Él esbozó una sonrisa genuina y yo agradecí secretamente que hubiera escogido ese camino ese día, de otra forma, yo no habría estado en esa mesa. De hecho, lo más probable era que aún estuviera tratando de sobrevivir a Jack, me estremecí ante el crudo recuerdo.

— ¿Entonces fue algo así como amor a primera vista? —Volvió a preguntar Mía y Elliot soltó una risa—. No seas grosero, Elliot.

—Lo siento, es que es tan difícil imaginarse a Christian en plan romántico.

—Deberías seguir el ejemplo de tu hermano y casarte también. Nosotros queremos tener nietos pronto… -regañó el señor Grey.

—Lo bueno es que ustedes dos nos harán abuelos, ¿verdad? —comentó Grace entre risas.

Me atraganté con el vino ante sus palabras, consiguiendo un vergonzoso ataque de tos. Christian me dio unos golpecitos en la espalda para que me calmara. ¿Cómo que iban a ser abuelos pronto? ¡Oh, Dios! ¿Pensaban que estaba embarazada? Claro, era una excelente explicación para un matrimonio improvisado. Esperaba que Christian lo hubiera desmentido.

— ¿Perdón? —pregunté casi en un susurro.

—Christian nos comentó sobre la adopción de tu hermanito.

— ¡Que emoción, seré tía!

Respiré un poco más tranquila al ver su emoción ante Teddy, pero no me sorprendí. Era muy lógico que una familia que había adoptado a todos sus hijos estuviera dispuesta a integrar a Teddy de la mejor manera.

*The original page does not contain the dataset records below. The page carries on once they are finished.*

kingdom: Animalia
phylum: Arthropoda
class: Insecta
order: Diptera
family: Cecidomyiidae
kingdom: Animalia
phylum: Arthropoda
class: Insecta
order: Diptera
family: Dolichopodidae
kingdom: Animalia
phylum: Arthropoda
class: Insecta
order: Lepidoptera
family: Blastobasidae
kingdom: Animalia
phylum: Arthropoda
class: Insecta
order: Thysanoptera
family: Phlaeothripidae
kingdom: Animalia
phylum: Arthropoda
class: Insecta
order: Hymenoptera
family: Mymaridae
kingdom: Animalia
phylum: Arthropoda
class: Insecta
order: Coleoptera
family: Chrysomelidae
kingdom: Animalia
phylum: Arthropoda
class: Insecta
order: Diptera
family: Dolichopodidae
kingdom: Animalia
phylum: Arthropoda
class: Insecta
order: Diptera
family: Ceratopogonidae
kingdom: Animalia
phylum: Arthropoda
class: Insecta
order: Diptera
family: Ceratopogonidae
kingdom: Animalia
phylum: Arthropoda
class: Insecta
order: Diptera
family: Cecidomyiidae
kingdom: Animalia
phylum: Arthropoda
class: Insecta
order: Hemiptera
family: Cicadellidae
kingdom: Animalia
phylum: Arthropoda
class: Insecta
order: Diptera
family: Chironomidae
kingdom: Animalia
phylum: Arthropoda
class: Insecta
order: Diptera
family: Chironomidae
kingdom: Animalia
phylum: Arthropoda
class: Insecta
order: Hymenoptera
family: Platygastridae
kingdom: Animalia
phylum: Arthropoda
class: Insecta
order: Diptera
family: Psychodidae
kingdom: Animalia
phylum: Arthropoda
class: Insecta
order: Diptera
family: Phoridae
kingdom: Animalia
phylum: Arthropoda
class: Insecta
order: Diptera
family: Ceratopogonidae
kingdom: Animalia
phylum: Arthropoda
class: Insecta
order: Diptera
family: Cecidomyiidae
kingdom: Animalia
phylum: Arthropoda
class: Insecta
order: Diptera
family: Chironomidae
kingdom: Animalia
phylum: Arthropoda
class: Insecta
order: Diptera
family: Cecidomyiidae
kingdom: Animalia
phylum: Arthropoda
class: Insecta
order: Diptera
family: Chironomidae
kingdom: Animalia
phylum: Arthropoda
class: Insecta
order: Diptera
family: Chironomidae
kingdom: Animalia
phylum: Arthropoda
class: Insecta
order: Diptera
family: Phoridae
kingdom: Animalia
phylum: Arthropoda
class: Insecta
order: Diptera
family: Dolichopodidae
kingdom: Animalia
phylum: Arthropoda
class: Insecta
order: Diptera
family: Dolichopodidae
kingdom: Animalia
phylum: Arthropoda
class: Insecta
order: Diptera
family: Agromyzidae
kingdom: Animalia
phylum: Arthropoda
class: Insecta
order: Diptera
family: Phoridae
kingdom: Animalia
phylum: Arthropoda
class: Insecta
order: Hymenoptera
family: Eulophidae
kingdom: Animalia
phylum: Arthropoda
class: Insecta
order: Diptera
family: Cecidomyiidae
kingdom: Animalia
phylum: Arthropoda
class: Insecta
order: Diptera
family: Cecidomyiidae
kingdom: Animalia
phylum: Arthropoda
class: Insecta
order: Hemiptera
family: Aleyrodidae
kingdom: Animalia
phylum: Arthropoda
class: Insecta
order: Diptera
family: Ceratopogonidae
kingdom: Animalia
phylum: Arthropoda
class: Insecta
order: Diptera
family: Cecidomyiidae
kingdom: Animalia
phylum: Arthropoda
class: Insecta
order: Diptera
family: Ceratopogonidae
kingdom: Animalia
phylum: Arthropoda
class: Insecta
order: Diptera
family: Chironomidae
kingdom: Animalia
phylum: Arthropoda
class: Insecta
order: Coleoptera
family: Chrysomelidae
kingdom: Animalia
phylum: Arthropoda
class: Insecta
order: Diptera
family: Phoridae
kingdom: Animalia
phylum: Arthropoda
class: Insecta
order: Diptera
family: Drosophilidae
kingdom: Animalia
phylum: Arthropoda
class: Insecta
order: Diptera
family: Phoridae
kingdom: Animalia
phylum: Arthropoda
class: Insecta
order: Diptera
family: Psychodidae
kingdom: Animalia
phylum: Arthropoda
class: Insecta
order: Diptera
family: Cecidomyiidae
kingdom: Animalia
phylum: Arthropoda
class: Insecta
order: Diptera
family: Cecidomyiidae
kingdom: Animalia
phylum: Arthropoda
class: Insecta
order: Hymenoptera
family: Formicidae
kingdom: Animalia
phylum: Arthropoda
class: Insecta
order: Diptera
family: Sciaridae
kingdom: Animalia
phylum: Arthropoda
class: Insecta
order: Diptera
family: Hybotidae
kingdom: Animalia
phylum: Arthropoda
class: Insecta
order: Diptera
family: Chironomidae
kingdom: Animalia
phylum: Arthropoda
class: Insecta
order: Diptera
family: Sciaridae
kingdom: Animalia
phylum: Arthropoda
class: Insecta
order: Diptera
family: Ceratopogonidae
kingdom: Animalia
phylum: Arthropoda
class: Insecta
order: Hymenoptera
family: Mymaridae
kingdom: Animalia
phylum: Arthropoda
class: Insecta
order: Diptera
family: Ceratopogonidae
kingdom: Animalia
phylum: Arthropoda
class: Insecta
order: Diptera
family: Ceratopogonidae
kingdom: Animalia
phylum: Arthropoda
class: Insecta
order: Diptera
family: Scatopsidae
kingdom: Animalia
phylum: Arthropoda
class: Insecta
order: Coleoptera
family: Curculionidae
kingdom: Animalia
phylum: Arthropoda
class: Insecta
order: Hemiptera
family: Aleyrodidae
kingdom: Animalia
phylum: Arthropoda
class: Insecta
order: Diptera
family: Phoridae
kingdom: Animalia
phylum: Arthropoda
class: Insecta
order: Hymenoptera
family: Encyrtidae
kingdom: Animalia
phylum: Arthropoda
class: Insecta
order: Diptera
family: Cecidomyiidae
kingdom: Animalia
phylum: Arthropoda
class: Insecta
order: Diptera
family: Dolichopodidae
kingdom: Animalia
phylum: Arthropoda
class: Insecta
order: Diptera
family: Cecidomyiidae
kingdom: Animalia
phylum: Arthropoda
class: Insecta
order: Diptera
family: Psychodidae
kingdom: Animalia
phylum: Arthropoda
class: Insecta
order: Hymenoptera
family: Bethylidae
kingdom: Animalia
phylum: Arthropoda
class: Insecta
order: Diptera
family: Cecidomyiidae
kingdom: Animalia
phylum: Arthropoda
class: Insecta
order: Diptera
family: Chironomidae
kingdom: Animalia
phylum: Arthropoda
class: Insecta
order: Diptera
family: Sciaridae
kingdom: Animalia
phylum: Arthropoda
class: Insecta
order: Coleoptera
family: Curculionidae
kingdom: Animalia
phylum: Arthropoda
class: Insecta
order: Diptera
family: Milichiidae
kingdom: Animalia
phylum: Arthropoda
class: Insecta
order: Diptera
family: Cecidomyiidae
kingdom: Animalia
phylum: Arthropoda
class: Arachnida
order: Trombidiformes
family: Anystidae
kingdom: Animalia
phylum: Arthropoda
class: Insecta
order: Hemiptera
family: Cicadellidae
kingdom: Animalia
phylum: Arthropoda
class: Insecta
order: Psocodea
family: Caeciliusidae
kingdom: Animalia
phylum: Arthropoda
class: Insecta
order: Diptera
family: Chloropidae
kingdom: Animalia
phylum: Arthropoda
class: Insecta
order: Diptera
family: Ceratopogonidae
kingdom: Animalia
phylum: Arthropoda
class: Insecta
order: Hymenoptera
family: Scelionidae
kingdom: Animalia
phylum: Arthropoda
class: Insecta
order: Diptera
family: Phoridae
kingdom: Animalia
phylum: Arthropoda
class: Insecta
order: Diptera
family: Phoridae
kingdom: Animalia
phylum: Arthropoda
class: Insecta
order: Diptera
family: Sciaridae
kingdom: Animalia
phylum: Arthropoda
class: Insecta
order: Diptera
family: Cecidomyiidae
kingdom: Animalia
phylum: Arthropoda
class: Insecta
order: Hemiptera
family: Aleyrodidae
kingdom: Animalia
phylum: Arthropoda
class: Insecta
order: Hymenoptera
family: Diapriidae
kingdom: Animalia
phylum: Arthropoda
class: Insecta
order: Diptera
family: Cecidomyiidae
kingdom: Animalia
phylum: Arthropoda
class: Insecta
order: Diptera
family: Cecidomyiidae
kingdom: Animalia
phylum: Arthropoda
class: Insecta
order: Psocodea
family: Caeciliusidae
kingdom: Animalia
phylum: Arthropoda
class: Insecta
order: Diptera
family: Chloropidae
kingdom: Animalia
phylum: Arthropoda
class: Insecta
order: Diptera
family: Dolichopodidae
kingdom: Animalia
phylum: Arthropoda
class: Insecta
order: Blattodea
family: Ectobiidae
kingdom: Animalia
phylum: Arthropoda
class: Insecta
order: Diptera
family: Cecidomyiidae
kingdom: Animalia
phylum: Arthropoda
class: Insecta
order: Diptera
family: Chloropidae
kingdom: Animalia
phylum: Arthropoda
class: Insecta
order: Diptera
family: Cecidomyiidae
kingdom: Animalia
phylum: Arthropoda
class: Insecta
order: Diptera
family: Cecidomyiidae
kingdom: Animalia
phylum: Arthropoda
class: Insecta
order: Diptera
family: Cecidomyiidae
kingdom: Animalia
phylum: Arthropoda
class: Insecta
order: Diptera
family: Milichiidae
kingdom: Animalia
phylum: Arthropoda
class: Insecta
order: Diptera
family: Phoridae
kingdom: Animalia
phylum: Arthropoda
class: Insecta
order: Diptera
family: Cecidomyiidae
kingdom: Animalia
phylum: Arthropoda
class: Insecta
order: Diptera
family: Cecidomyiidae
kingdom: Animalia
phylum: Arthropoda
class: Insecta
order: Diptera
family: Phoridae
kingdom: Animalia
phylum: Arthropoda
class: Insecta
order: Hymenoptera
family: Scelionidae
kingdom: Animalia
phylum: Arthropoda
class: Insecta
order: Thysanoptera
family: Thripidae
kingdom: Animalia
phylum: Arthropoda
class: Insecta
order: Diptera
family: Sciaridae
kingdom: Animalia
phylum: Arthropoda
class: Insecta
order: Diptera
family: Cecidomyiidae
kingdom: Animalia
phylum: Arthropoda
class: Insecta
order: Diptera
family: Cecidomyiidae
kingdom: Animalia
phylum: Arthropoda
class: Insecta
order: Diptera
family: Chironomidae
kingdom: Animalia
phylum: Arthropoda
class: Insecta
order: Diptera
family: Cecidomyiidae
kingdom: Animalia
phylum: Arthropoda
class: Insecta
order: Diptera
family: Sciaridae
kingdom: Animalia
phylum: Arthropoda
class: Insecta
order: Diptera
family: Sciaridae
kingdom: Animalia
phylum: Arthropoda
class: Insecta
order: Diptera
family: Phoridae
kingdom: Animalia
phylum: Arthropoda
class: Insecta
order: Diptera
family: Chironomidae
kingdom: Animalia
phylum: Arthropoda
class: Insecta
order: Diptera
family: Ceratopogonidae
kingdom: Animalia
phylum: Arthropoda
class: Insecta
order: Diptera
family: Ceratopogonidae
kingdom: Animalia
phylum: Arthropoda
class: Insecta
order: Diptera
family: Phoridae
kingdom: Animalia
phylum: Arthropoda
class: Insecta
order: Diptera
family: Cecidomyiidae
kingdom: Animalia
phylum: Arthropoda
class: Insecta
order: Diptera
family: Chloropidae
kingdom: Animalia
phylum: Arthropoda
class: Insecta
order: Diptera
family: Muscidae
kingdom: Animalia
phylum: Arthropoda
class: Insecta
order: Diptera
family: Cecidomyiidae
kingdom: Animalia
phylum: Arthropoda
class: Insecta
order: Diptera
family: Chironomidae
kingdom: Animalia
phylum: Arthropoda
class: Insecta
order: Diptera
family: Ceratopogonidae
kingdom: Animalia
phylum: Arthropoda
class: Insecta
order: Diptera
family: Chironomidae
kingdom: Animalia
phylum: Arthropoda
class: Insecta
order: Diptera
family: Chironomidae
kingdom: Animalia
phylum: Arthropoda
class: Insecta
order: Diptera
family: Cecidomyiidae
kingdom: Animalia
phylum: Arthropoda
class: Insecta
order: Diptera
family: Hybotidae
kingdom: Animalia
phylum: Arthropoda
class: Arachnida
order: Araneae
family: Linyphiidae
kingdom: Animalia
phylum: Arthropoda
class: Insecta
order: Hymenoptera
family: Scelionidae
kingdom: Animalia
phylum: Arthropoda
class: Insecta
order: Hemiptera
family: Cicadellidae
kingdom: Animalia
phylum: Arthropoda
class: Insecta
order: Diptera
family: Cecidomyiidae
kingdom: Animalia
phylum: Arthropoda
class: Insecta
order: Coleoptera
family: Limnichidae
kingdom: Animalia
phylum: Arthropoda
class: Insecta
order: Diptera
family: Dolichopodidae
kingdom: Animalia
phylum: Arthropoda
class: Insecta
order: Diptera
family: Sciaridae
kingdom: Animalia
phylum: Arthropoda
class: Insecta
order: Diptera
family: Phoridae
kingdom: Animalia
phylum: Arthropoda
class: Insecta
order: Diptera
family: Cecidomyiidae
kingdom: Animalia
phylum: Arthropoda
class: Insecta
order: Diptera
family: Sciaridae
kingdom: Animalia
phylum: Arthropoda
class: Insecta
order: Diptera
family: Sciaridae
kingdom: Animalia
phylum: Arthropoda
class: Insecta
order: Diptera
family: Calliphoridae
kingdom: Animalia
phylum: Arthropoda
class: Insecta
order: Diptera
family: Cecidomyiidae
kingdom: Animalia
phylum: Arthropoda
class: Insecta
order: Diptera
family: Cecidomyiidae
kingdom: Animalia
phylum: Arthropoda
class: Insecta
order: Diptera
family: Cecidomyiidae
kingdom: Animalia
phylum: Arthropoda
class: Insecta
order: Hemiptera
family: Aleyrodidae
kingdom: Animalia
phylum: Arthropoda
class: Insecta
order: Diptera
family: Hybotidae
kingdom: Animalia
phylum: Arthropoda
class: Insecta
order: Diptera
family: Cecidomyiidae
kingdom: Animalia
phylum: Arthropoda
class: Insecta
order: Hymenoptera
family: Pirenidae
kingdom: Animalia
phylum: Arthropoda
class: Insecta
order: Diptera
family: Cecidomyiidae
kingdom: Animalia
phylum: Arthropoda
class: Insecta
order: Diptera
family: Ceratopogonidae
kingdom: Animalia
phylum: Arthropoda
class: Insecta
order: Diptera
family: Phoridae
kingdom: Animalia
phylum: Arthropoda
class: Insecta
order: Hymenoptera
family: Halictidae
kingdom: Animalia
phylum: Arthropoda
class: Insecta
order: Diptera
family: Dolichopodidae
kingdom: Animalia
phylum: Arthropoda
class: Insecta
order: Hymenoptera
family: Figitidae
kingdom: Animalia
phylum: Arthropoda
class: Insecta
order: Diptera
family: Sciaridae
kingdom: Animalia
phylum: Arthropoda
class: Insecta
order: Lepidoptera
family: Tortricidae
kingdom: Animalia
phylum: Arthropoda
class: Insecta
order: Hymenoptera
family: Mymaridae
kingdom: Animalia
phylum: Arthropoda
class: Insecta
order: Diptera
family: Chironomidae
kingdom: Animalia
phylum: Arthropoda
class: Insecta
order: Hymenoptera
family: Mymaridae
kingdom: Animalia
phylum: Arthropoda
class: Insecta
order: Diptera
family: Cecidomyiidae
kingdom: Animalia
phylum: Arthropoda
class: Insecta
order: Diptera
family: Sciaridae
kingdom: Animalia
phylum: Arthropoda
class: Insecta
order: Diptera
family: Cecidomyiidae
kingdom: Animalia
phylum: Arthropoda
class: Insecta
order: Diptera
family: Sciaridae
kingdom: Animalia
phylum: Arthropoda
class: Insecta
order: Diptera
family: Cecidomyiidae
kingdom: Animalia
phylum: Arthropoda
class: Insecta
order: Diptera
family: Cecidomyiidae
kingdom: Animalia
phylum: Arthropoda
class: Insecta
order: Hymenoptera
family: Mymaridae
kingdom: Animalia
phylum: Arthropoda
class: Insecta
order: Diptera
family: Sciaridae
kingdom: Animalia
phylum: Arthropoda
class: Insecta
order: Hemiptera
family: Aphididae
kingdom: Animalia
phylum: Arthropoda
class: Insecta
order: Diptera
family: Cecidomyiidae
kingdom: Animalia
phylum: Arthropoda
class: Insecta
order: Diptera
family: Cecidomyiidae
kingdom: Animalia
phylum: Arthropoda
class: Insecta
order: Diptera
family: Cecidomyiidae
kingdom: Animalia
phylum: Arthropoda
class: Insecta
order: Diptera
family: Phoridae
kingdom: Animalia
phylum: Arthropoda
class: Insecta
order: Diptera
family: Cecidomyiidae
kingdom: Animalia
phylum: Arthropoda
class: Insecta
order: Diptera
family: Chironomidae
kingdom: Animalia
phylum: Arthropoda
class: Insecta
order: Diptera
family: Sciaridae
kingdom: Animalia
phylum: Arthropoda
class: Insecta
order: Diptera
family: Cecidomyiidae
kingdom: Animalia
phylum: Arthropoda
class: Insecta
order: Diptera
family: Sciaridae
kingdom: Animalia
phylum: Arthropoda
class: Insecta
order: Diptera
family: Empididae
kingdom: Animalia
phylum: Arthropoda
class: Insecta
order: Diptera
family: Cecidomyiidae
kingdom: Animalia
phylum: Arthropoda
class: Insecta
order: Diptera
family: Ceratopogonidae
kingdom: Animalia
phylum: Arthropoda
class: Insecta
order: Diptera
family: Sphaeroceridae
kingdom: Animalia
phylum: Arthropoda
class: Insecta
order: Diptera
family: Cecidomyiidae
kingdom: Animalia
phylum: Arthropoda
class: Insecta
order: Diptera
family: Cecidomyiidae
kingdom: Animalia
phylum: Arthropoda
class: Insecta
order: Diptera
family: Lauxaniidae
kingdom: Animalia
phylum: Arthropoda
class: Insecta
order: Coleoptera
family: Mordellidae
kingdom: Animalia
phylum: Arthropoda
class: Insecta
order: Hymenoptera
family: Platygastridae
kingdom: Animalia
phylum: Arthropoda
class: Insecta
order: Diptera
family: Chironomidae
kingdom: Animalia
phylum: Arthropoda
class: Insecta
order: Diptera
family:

Teddy sería un Grey dentro de poco, como yo lo era ese día. No quería que se olvidara de nuestro padre, pero sabía que Christian llenaría ese espacio tan necesario en su vida, como yo había llenado el espacio que nuestra madre había dejado vacío.

Luego de un rato, Taylor y Gail llegaron juntos para servirnos el plato principal: Ternera con boniatos asados, zanahoria, calabacín y judías verdes. La cena transcurrió en total normalidad, Christian, Elliot y Carrick hacían uno que otro comentario sobre el béisbol, mientras Mía me contaba sobre su estancia en París. Grace comentaba de uno que otro caso que llegaba a la clínica y Elliot sobre las obras en las cuales estaba trabajando. Christian estaba relajado, disfrutaba de la compañía de su familia, lucía muy diferente al imponente Señor Grey de siempre.

A pesar de que yo era el motivo de la cena, la conversación nunca se centró en mí, aunque podía notar que todos sentían curiosidad por mi pasado y el de mi hermanito. Sospeché que Christian tenía mucho que ver con la ausencia del interrogatorio. Ellos eran muy amables, siempre trataban de incluirme en la conversación y repetían lo hermosa que era; nunca había disfrutado de una comida familiar tan amena, era tan agradable que no pude evitar compararlos con mi antigua familia, Jack.

Cuando sirvieron los postres me sentí orgullosa de la apariencia de mi Cheescake de fresas, y rogué a todos los cielos que su sabor fuera tan bueno como su diseño. A pesar de que no lo expresaron verbalmente, sus expresiones me confirmaron que lo habían disfrutado mucho.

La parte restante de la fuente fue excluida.